Jakarta, Gesuri.id - Wacana amandemen terbatas UUD NRI 1945 untuk menghadirkan GBHN model baru atau PPHN yang digulirkan MPR sejak tahun 2014 lalu terus menuai pro-kontra di tengah masyarakat.
Terdapat dua kutub pendapat dan sikap masyarakat terkait hal tersebut, pertama kelompok masyarakat yang setuju dan kedua, kelompok masyarakat yang tidak setuju bangsa Indonesia kembali memiliki haluan negara dan haluan pembangunan nasionalnya dengan berbagai argumentasi dan kepentingan yang melatarbelakanginya.

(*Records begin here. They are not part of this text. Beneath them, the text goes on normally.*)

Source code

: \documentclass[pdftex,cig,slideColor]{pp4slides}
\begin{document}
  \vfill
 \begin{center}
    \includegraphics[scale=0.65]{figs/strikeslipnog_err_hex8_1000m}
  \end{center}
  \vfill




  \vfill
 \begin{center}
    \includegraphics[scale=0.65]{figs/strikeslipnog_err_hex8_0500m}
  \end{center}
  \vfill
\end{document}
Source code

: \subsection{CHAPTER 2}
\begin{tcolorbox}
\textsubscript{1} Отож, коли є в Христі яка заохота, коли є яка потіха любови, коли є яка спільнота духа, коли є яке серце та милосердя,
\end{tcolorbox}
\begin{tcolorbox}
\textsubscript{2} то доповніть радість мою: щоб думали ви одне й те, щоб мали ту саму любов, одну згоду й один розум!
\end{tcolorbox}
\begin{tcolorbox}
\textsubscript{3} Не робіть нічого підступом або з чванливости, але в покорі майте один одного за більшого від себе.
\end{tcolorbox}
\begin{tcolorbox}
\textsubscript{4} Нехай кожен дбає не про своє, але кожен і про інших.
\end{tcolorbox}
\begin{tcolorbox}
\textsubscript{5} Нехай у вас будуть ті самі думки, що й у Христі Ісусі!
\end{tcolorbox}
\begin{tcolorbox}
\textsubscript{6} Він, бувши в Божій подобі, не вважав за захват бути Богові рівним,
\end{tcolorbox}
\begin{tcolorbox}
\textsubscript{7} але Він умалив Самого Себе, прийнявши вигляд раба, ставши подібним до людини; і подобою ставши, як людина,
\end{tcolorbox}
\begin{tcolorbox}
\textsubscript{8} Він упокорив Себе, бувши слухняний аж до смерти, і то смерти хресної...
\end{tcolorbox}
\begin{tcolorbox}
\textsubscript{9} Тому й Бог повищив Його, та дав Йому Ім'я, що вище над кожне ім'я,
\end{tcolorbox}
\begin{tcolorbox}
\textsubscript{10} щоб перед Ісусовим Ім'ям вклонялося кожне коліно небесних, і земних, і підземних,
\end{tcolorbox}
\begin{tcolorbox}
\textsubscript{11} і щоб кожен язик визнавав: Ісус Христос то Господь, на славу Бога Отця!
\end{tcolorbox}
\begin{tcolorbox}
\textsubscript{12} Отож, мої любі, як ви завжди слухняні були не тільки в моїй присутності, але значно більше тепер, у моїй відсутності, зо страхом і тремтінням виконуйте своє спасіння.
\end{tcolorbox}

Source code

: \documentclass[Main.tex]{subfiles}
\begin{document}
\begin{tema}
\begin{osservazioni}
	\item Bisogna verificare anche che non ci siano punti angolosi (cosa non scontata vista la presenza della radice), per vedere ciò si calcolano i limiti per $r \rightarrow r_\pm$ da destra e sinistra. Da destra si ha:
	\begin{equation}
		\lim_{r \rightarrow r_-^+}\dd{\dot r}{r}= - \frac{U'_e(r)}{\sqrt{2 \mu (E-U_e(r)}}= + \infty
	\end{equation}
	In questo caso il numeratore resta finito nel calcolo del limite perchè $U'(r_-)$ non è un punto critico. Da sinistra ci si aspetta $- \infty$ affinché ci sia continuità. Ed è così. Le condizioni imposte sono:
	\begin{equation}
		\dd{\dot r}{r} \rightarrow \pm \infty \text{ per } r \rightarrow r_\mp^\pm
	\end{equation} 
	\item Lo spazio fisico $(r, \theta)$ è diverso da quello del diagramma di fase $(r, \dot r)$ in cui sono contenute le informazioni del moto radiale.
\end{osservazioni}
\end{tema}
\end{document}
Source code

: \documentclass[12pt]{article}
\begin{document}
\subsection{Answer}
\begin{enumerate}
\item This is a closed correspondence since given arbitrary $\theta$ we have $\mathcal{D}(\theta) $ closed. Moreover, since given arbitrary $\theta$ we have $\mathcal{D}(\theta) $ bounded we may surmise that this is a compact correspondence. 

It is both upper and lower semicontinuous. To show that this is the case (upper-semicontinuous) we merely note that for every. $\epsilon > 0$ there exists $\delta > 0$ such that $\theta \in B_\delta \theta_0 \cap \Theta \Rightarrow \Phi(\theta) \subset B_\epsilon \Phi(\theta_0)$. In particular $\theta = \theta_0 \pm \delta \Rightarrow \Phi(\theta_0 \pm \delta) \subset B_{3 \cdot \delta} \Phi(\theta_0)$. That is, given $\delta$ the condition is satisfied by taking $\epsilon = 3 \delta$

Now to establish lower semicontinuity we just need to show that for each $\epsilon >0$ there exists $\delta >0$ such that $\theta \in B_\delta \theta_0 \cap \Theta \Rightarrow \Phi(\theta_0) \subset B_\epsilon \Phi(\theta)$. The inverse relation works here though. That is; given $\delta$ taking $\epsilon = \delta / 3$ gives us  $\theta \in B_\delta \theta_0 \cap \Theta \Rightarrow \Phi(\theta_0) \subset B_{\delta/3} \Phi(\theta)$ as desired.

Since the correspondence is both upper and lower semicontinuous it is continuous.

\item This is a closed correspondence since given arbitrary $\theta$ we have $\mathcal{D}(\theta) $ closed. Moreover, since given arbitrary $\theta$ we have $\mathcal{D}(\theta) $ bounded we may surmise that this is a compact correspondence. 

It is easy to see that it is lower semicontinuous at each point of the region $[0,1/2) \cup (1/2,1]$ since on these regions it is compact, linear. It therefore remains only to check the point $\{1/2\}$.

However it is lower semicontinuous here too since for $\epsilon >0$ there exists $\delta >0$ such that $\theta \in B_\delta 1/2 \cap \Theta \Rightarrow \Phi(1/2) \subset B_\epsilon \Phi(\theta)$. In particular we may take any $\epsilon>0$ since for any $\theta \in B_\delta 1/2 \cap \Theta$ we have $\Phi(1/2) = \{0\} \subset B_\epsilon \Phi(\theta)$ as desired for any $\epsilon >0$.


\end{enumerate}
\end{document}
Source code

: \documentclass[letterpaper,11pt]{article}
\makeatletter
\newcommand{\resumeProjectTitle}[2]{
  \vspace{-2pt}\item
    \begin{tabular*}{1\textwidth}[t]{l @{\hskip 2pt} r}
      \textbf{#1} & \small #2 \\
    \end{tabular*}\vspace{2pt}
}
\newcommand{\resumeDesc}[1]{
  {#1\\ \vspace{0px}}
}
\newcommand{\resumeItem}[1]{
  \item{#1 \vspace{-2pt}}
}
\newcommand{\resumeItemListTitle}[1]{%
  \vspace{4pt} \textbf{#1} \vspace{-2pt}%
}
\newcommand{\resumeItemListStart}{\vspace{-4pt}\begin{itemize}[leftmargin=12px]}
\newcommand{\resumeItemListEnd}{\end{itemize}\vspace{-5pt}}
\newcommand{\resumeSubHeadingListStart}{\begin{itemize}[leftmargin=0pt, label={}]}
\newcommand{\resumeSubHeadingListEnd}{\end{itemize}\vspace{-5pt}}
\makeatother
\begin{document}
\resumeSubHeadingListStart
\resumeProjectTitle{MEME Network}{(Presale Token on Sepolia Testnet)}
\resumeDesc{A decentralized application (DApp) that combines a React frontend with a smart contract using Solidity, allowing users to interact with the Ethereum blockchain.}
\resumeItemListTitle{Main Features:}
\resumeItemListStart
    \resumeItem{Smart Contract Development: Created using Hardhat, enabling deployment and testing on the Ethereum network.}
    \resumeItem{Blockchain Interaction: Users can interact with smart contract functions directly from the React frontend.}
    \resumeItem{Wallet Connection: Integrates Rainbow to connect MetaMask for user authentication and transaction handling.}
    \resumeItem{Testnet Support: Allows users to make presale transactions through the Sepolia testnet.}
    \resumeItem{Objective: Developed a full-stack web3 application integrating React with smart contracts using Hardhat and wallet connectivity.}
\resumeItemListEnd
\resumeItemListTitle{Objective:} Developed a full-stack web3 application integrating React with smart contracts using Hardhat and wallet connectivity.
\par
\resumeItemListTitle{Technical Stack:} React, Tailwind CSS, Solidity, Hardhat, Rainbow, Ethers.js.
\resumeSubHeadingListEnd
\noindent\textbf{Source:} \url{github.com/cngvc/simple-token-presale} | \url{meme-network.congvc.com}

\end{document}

Mereka yang setuju menganggap bahwa negara Indonesia yang sangat besar dan banyak penduduknya ini tidak bisa rencana pembangunan nasionalnya hanya diserahkan kepada basis Visi, Misi dan Program perseorangan Calon Presiden (Capres) yang ketika Sang Capres tersebut menang dalam pemilu presiden, Visi, Misi dan Program Capres tersebut dirubah menjadi Rencana Pembangunan Jangka Menengah Nasional (RPJMN) selama lima tahun ke depan. Walhasil, setiap ganti Presiden, dan juga ganti Kepala Daerah, Visi, Misi dan Program pembangunan nasional dan daerah akan berganti pula program dan kebijakan pembangunannya. Situasi tersebut menimbulkan ketidakpastian arah pembangunan nasional, dis-continuitas pembangunan dan sering terjadi mis-koordinasi antara konsep serta pelaksanaan kebijakan pemerintah pusat dan daerah.